• Task goal
Report only how many lines in the records contain the word "minimum".

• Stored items
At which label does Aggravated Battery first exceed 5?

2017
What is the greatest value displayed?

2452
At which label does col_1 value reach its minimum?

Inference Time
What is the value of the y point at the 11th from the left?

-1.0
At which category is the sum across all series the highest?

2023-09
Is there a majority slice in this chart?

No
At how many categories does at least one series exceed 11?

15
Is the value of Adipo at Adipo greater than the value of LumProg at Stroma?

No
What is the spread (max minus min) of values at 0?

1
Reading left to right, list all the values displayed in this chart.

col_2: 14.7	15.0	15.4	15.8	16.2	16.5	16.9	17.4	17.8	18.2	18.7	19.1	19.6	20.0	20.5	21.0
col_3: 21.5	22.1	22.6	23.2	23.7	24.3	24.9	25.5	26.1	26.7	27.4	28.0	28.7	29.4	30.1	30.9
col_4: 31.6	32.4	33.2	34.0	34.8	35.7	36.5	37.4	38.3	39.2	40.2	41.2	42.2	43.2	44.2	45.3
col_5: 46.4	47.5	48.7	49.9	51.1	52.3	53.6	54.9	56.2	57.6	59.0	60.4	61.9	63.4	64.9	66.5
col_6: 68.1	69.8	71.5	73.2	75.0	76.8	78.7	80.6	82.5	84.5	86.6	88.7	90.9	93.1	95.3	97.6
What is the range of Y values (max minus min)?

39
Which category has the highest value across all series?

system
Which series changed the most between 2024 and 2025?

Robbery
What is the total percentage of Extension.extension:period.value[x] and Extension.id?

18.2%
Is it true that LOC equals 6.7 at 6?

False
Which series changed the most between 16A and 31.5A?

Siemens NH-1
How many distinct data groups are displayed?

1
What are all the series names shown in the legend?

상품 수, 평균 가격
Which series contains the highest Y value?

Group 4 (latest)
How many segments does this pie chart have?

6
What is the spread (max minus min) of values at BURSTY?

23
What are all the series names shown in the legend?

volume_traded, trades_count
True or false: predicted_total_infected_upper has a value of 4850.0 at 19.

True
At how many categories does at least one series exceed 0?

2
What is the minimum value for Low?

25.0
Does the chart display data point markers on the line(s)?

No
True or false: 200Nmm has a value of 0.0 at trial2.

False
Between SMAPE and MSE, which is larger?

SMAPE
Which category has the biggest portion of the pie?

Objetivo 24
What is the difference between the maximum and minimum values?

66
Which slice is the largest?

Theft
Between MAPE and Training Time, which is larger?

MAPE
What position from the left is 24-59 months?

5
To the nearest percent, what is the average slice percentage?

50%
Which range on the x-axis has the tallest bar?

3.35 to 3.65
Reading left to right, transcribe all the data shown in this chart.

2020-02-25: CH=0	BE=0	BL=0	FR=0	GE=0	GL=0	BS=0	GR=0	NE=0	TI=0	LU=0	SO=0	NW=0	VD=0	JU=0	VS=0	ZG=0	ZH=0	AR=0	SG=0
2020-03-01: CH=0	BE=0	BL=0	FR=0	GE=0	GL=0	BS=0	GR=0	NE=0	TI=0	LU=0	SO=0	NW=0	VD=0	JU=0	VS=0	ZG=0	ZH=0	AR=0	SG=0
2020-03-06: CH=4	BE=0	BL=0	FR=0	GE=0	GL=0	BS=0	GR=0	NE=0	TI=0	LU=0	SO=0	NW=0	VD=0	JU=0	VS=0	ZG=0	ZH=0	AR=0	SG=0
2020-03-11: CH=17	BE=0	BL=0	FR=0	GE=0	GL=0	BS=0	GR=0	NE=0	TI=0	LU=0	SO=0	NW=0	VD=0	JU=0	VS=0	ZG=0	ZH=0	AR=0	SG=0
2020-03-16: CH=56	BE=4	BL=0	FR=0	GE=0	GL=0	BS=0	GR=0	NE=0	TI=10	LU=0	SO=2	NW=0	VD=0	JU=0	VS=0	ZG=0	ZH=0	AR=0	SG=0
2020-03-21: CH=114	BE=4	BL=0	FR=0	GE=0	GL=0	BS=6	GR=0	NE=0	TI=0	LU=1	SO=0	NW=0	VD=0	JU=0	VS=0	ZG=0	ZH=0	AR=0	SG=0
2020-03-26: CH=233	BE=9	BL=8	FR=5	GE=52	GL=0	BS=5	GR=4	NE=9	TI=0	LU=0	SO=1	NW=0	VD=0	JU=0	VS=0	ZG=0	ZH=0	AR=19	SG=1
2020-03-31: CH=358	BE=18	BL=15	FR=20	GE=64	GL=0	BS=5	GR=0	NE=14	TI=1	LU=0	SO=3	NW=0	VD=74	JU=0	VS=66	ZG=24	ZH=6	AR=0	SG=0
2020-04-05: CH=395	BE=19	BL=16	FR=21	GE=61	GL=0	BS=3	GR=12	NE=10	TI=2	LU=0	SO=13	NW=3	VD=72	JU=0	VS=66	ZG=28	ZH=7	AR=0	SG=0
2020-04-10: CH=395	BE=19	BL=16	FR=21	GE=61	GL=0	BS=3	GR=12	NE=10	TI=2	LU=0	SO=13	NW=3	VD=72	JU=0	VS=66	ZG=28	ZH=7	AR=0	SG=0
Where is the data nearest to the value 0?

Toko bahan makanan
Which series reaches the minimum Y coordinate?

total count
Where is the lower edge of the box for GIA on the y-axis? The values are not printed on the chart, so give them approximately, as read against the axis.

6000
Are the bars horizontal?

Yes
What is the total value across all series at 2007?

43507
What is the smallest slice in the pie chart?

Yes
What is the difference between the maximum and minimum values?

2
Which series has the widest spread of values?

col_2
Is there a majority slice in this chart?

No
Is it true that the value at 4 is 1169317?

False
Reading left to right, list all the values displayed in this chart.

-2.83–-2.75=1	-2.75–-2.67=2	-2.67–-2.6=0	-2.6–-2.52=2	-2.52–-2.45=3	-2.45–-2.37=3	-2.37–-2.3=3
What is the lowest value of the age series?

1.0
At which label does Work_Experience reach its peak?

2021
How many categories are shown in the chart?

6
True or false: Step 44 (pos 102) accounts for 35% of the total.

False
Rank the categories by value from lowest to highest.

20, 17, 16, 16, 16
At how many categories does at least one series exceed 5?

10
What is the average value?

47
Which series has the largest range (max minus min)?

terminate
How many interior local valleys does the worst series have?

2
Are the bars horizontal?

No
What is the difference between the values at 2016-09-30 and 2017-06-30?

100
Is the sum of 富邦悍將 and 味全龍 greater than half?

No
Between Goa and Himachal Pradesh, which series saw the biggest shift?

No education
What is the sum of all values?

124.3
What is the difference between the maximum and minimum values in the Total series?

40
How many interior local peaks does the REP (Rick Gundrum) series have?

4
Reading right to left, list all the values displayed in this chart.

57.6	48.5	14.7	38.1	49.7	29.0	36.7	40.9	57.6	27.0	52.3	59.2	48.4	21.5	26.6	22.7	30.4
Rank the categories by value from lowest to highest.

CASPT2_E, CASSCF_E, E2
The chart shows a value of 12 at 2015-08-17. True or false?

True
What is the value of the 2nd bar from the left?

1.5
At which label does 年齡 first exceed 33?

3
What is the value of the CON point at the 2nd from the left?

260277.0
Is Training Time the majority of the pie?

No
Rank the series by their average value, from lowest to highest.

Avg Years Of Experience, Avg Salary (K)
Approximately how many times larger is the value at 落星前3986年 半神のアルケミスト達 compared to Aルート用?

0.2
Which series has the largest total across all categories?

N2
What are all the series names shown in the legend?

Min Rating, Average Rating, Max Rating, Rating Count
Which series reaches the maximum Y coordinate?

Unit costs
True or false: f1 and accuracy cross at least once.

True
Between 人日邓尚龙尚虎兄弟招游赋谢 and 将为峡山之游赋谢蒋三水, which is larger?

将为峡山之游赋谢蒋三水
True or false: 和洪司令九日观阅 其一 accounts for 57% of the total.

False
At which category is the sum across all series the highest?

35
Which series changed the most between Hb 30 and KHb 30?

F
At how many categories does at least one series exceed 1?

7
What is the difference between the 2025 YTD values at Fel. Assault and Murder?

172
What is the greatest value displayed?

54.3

• Reply to the exercise
6